The menu last night was:
1. Barbecued pork loin (Stubb's Pork Marinade from Austin, Texas) served with Keen's mustard.
2. Cucumber salad.
3. Sliced tomatoes brought by Ale from her Lillooet garden.
4. Fresh corn on the cob
5. Mashed potatoes mixed with mashed carrots with lots of butter and cream.
We accompanied it all with my special iced tea (made with Russian Caravan tea) and Rosemary made a Pavlova with fresh peaches, strawberries and cream. Hilary insisted in adding Argentine dulce de leche. An almost perfect evening made perfect when I salvaged the grossly underexposed film.
Recipe for Iced Tea
1. 14 heaping teaspoons of loose Russian Caravan tea.
2. 6 cloves
3. 1 large tablespoon cinnamon
4. 1 teaspoon nutmeg
5. A large handufl of fresh mint
Pour just boiling water into large teapot (2 litre) and allow to steep for 10 minutes. Strain into large pot. Boil more water and re-fill teapot without adding any more ingredients. Steep for 10 minutes.
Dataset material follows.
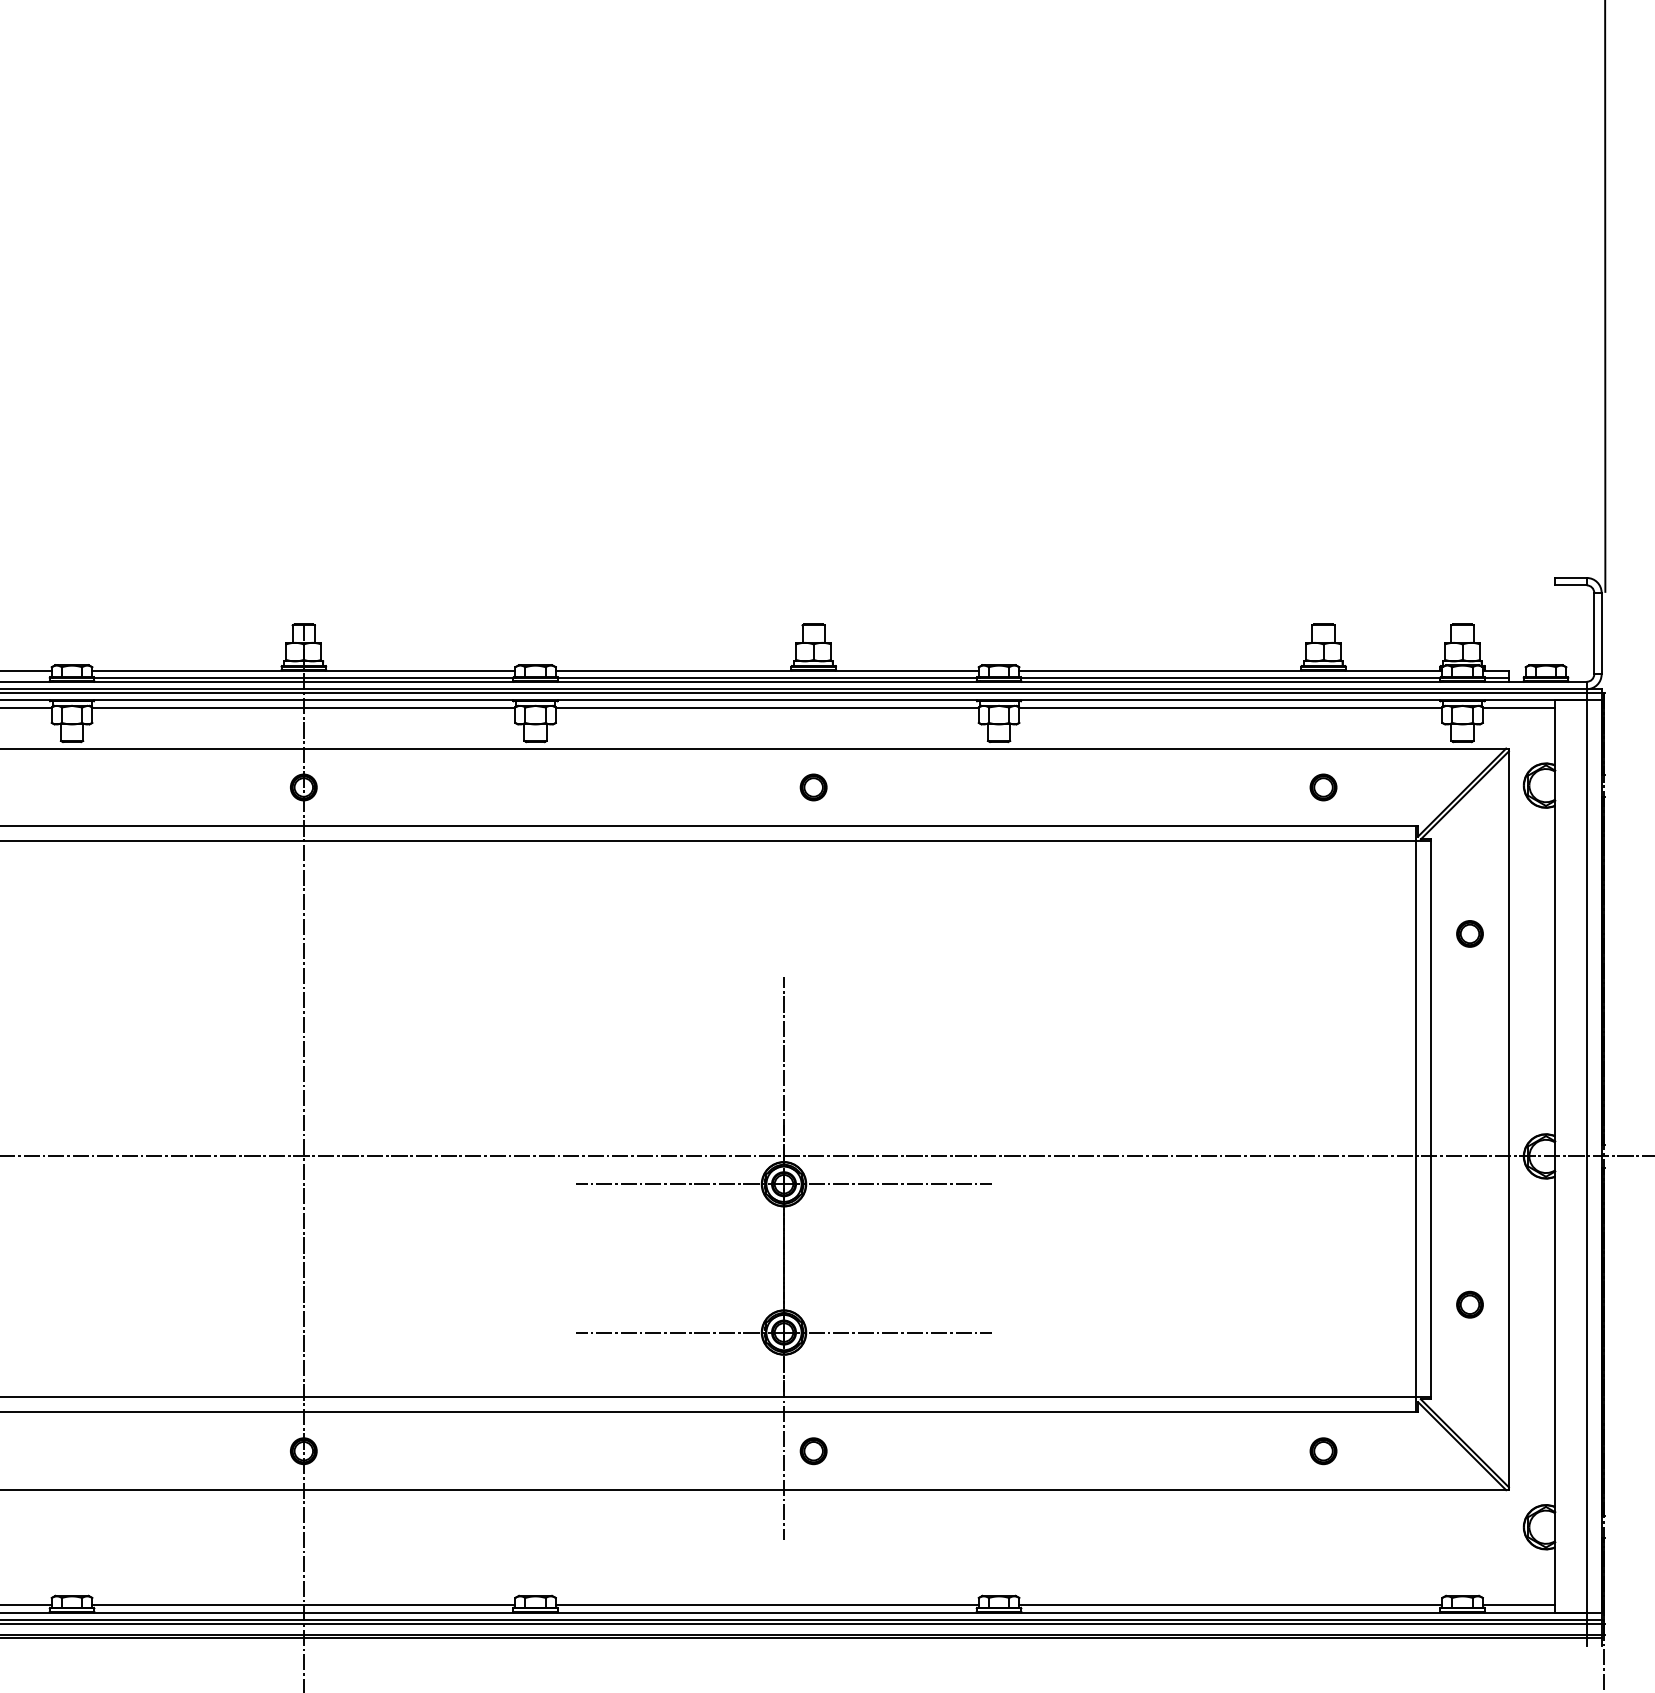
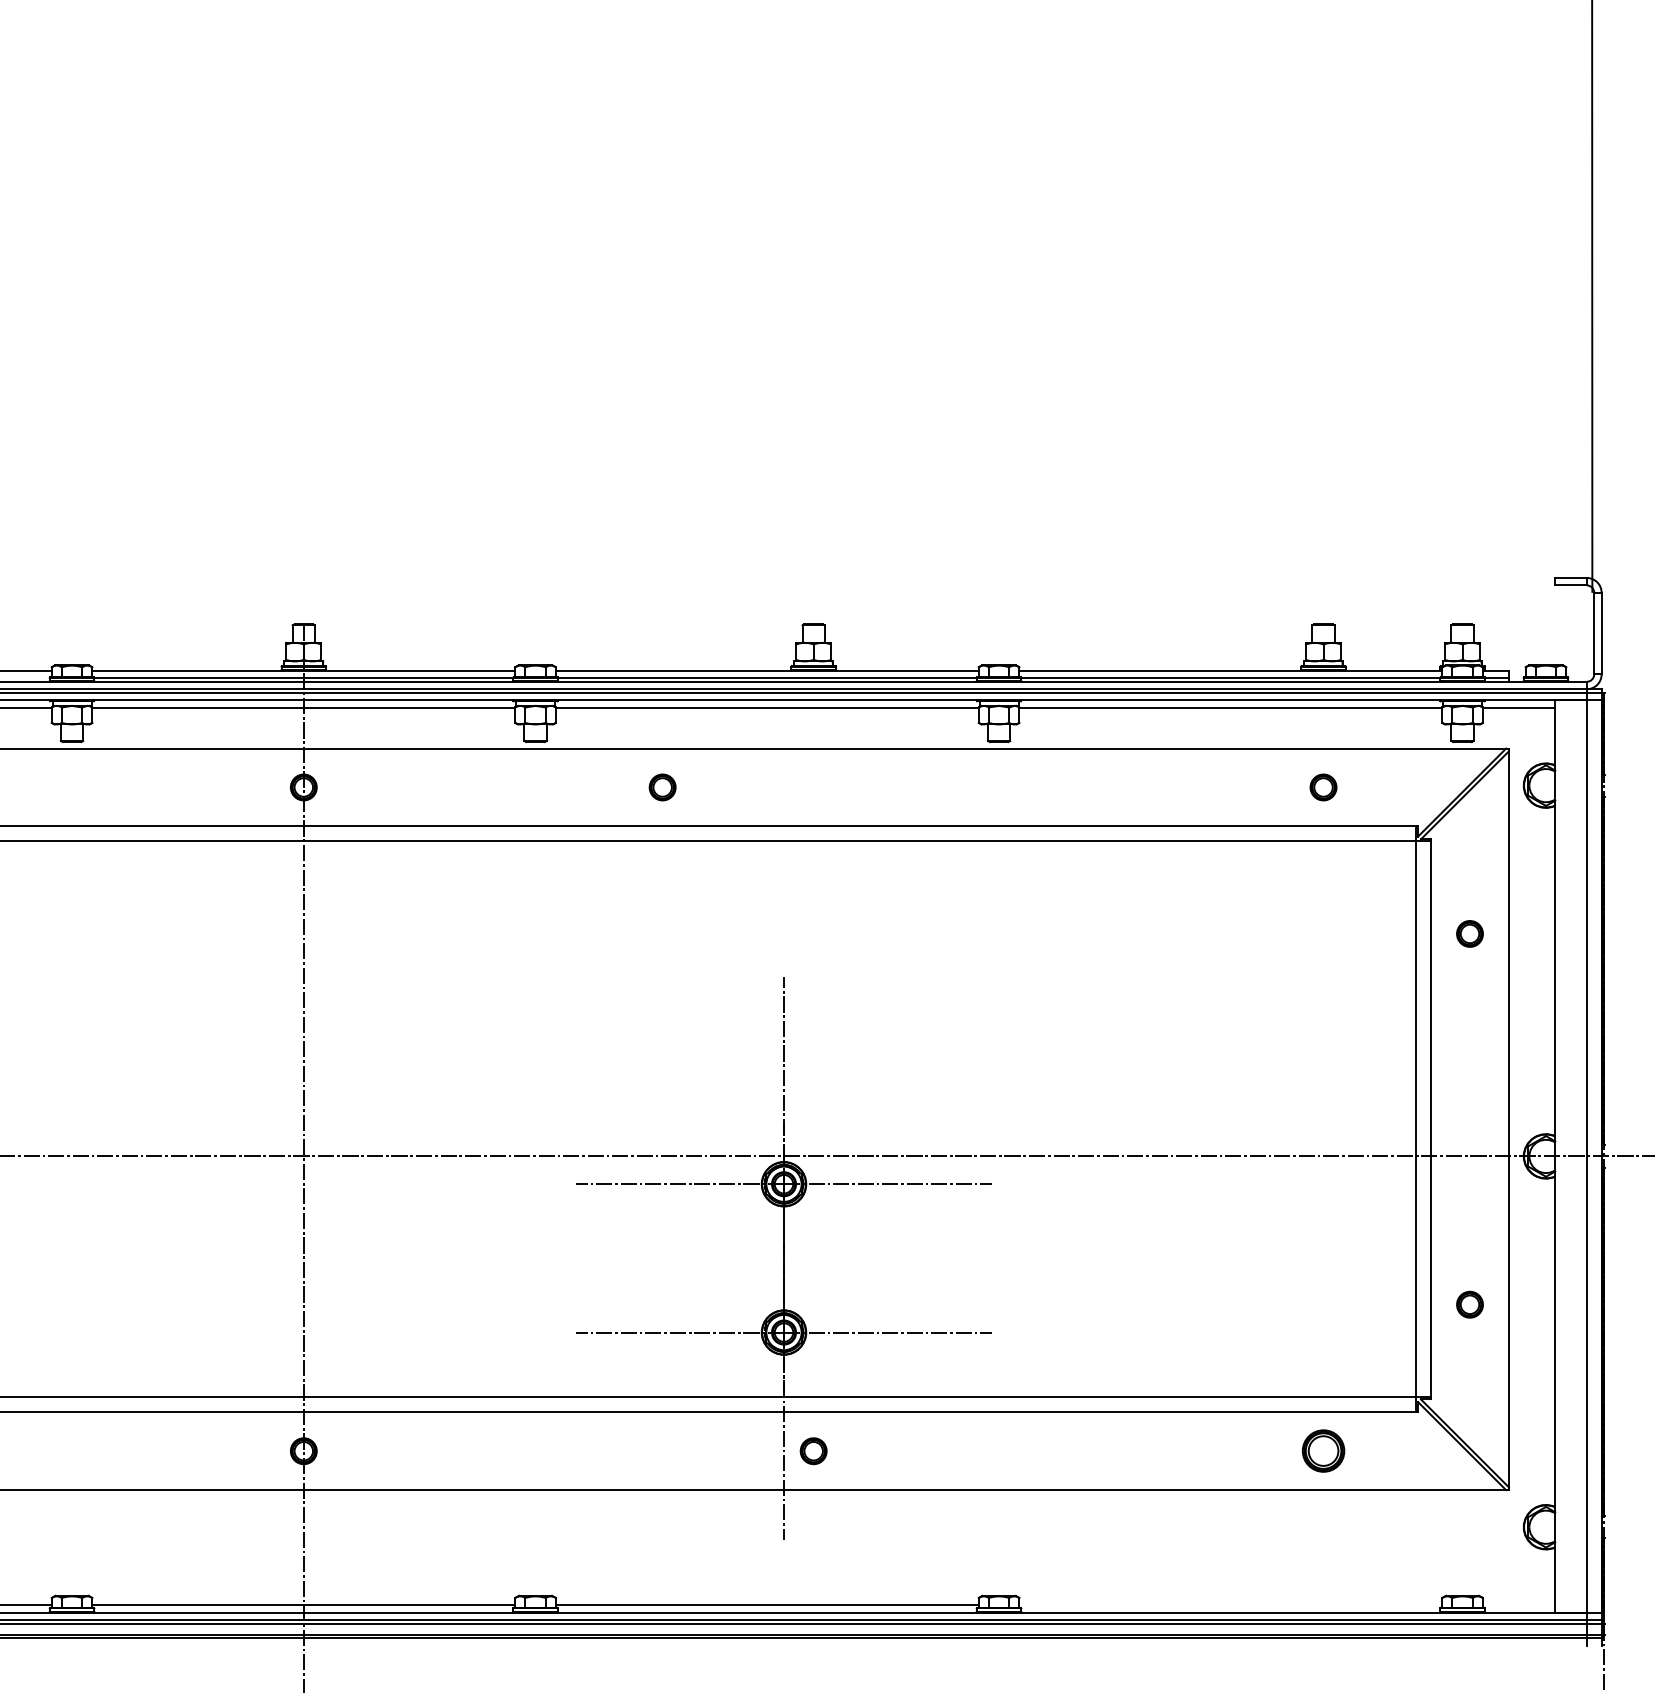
line at (1605, 296) position: (1605, 296) -> (1592, 296)
part at (813, 787) position: (813, 787) -> (662, 787)
part at (1323, 1451) size: 29x29 px -> 45x44 px
line at (1230, 1605): present -> none
line at (1518, 1605): present -> none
To the pot add the juice of 8 to 9 lemons and 8 oranges (strained). Sweeten to taste. The smoky Russian Caravan cuts the sweetness so more sugar might be needed. The secret to this tea is to score the pressed lemons with a knife and to throw them into the mixture for at least half a day in the fridge. When your guests arrive pour tea into a large pitcher and add ice to dilute the strong mixture to taste.